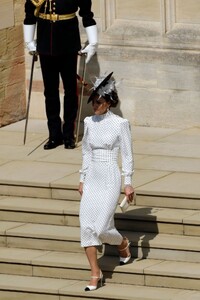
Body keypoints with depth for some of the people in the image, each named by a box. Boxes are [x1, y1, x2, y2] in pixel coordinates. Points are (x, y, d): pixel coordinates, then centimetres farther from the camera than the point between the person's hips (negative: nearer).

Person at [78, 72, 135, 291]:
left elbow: (127, 155, -5)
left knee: (102, 228, -9)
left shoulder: (120, 124, -8)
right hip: (92, 178, 5)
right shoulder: (89, 122, 6)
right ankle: (95, 273, 3)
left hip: (111, 179, -5)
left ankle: (123, 243, 26)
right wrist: (82, 180, 15)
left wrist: (128, 183, -7)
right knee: (86, 226, -5)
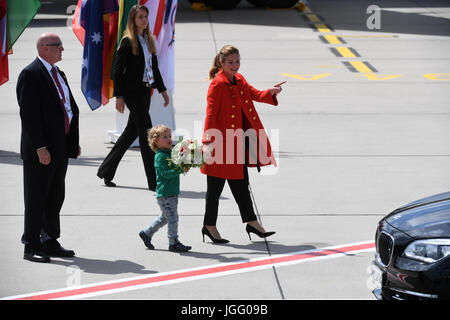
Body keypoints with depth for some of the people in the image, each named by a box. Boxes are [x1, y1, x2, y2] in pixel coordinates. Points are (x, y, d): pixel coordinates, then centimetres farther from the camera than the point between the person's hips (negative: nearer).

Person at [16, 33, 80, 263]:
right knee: (36, 199, -2)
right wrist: (40, 147, -23)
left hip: (61, 147, 9)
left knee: (55, 198, 13)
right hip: (40, 150, -9)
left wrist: (74, 141, 14)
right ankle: (31, 247, 3)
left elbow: (71, 109, 21)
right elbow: (29, 114, -18)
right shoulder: (30, 74, -12)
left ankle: (51, 243, 21)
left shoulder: (58, 74, 16)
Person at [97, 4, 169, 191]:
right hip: (132, 91, -8)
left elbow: (155, 68, 21)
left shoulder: (149, 40, 13)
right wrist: (119, 96, -14)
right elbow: (117, 70, -10)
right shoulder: (127, 42, -9)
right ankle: (154, 181, -8)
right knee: (146, 133, -9)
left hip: (145, 91, 8)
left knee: (132, 132, 13)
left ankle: (106, 172, 24)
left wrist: (162, 89, 16)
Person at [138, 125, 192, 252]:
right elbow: (165, 173, -21)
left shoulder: (172, 152, 12)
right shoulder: (160, 156, -14)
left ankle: (147, 233, 31)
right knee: (172, 217, -6)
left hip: (173, 192, 9)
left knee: (165, 217, 18)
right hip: (164, 193, -9)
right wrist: (180, 170, -27)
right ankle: (173, 243, 3)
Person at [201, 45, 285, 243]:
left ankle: (251, 223, 20)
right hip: (222, 141, -8)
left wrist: (270, 93, -6)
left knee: (240, 182, 14)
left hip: (237, 141, 8)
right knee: (216, 185, 2)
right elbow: (211, 114, -18)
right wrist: (209, 142, -24)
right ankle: (209, 226, 13)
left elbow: (254, 94, 16)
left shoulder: (239, 80, 10)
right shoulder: (217, 84, -14)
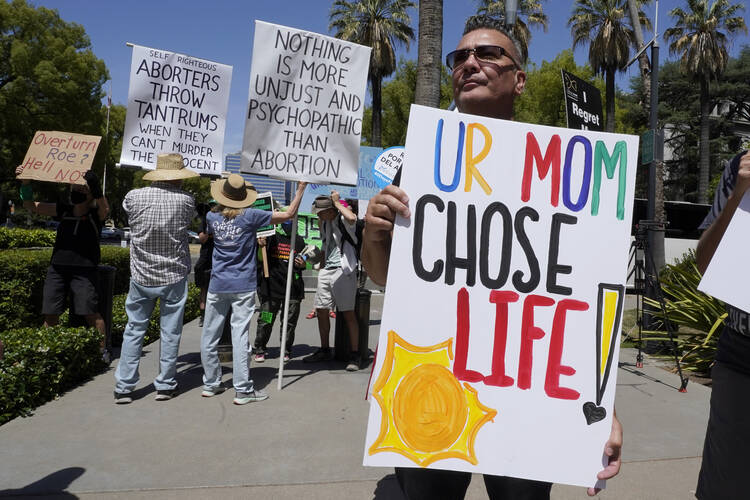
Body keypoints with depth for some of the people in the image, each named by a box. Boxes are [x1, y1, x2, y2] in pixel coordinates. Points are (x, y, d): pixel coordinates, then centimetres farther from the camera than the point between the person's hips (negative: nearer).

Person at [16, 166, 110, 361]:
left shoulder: (95, 213, 0)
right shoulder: (63, 209, 12)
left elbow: (105, 208, -23)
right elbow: (31, 206, 12)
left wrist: (93, 182, -35)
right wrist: (25, 183, -2)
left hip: (84, 270, -5)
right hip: (57, 267, 5)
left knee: (90, 313, -7)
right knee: (50, 313, 8)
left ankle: (103, 350, 7)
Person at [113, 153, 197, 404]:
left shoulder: (134, 197, -7)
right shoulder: (185, 200, -11)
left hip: (141, 276, 2)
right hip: (174, 276, -2)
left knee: (134, 329, 12)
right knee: (170, 331, 9)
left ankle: (123, 387, 15)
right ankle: (165, 385, 18)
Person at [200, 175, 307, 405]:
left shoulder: (212, 216, 4)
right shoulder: (249, 216, -7)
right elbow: (289, 214, -3)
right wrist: (301, 188, 7)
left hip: (217, 285, 3)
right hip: (243, 286, -3)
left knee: (210, 336, 12)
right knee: (239, 336, -3)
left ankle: (210, 384, 22)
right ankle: (243, 390, 1)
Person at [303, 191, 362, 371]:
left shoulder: (342, 220, -8)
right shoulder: (324, 224, 16)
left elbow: (352, 218, -33)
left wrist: (337, 202, -19)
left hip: (343, 270, -8)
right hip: (326, 270, 8)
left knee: (348, 313, -6)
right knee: (321, 310, 10)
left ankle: (355, 356, 1)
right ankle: (325, 350, 24)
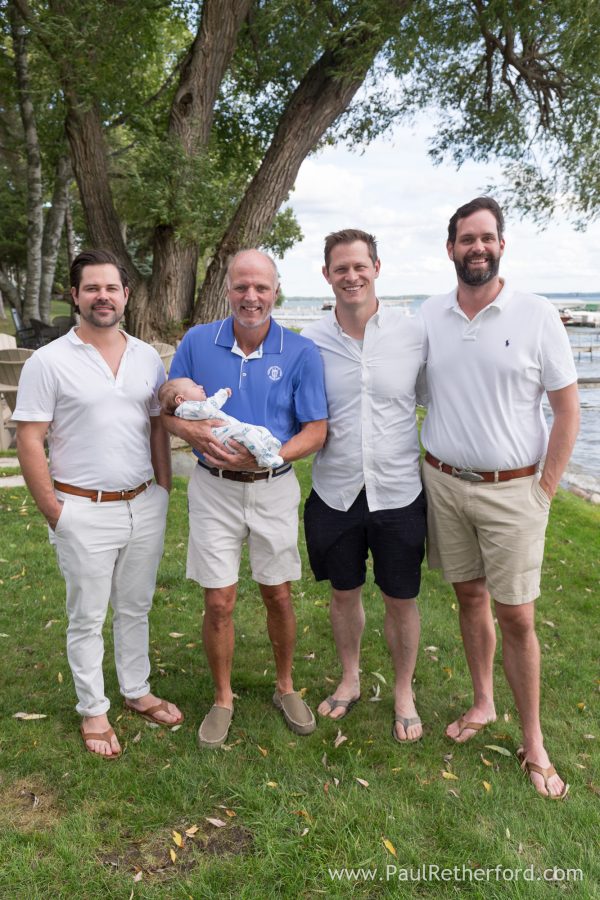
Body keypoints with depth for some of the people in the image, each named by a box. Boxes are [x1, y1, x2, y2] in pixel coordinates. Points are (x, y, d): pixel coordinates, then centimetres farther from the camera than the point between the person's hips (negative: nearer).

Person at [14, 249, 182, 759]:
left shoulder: (147, 358, 5)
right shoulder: (49, 362, -8)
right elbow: (29, 443, -8)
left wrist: (164, 492, 7)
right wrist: (56, 514, -10)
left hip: (144, 505, 4)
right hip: (84, 511, -4)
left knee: (136, 608, 18)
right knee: (88, 618, 10)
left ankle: (138, 692, 37)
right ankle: (93, 710, 29)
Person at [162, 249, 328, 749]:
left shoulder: (301, 353, -6)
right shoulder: (197, 343, -3)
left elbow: (316, 430, -6)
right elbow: (168, 411, 3)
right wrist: (196, 432, -20)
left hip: (274, 488, 0)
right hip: (214, 488, 0)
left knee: (278, 595, 12)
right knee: (219, 601, 4)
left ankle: (286, 687, 36)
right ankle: (223, 699, 27)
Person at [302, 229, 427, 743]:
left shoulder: (414, 335, -6)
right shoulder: (310, 342, -3)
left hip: (399, 492, -1)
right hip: (335, 493, 1)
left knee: (401, 599, 12)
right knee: (344, 592, 18)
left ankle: (404, 693, 36)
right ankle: (350, 680, 43)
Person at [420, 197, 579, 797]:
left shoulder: (536, 316, -6)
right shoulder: (428, 316, 4)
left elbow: (567, 409, -3)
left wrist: (544, 490, -6)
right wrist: (413, 471, 6)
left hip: (511, 489, -3)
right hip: (443, 481, 3)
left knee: (516, 616, 1)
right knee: (470, 596, 15)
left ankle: (533, 743, 19)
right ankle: (482, 703, 35)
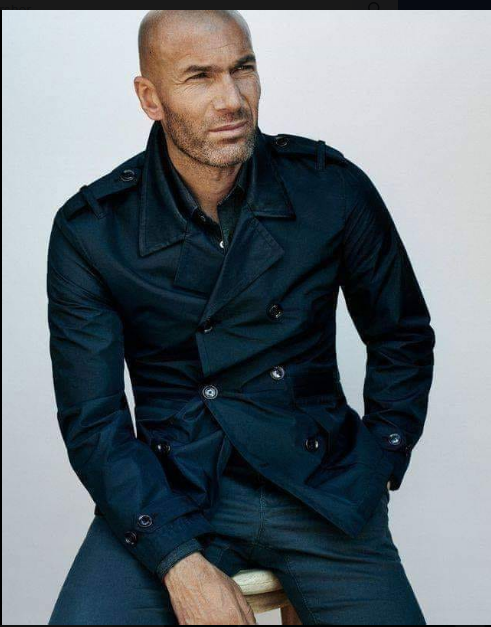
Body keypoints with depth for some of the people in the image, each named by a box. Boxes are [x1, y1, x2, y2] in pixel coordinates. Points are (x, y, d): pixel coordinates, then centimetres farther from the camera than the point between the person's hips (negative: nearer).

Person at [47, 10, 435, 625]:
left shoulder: (333, 188, -3)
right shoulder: (89, 232, -5)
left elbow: (403, 339, 11)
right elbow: (92, 421, -6)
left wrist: (375, 475, 1)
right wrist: (180, 562, -16)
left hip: (320, 482, 2)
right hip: (169, 489, -1)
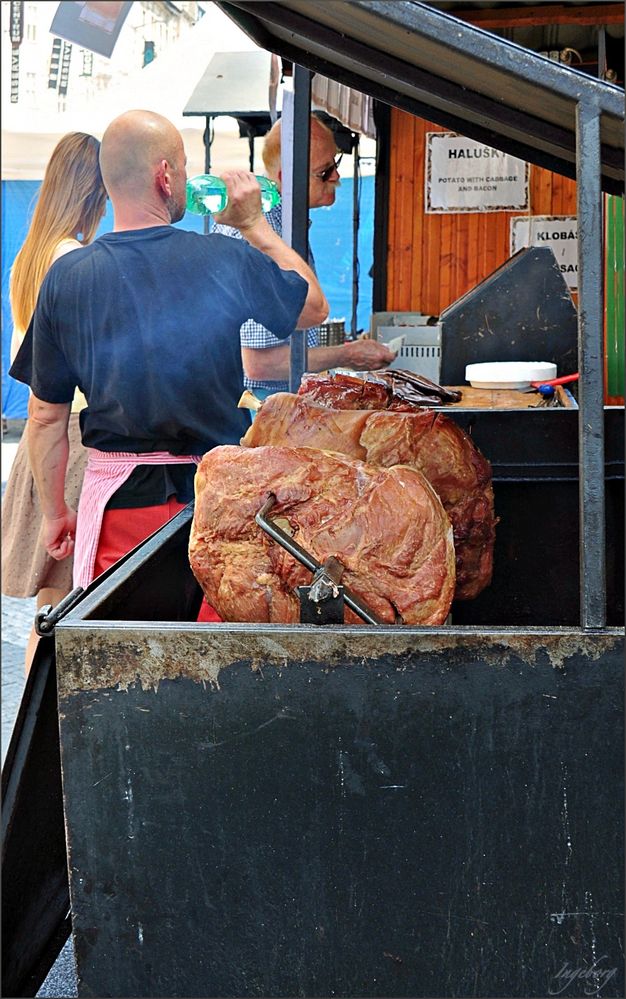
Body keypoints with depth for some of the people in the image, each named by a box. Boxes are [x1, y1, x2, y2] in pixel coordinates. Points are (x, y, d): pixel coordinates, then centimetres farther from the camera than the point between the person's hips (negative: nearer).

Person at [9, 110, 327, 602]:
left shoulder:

◆ ◆ ◆ ◆

#### Activity
Rewrite the data from the line with "right hip: (326, 270, 8)" up to and including the line with "right ankle: (482, 703, 35)", scaling every keypoint value (the x and y pixel coordinates and the depth) by 0.25 and rounding to whole numbers, halves up. Keep all other text, including the boxes, unchanged, and leave the pictures out.

#### Written response
right hip: (82, 68, 2)
left knee: (87, 78, -2)
right knee: (80, 78, 3)
left ankle: (89, 89, 0)
right ankle: (81, 88, 6)
Body keypoints with depth for some of the people in the image, each named by a box. Boxes are [x1, y1, x2, y2] in pixel coordinates. Points are (x, y, d): pixel coordinates, then centimetres farther from the camera than the point between the person's hips (negative: nearer).

Person at [14, 249, 182, 759]:
left shoulder: (37, 90, 1)
right shoulder: (12, 91, -2)
right elbow: (7, 111, -2)
left wrist: (41, 123, 2)
right wrist: (14, 129, -3)
left hip: (36, 126, 1)
right hip: (21, 128, -1)
left knee: (34, 152, 5)
right knee: (22, 155, 3)
left ankle: (35, 173, 9)
right ankle: (23, 178, 7)
Person at [162, 249, 328, 749]:
left shoulder: (75, 88, -2)
right shoulder: (49, 86, -1)
left elbow: (79, 108, -2)
right elbow: (42, 103, 1)
right wrist: (49, 108, -5)
left hip: (69, 122, 0)
right hip: (54, 122, 0)
left knee: (70, 149, 3)
right knee: (55, 150, 1)
left ankle: (72, 172, 9)
right ankle: (56, 175, 7)
Person at [302, 229, 427, 743]:
left shoulder: (104, 84, -2)
right shoulder: (78, 86, -1)
left hip: (100, 123, 0)
right hip: (84, 123, 0)
left knee: (100, 150, 3)
right knee: (86, 148, 5)
left ankle: (101, 173, 9)
right ankle: (88, 170, 11)
Person at [420, 197, 579, 797]:
left shoulder: (134, 79, -2)
right shoulder: (107, 79, 1)
left elbow: (142, 102, -1)
left wrist: (136, 123, -2)
right wrist: (103, 118, 2)
left hip: (128, 122, -1)
right hip: (111, 120, 1)
left knee: (129, 154, 0)
right knee: (118, 149, 4)
left ankle: (133, 186, 5)
right ankle: (121, 176, 9)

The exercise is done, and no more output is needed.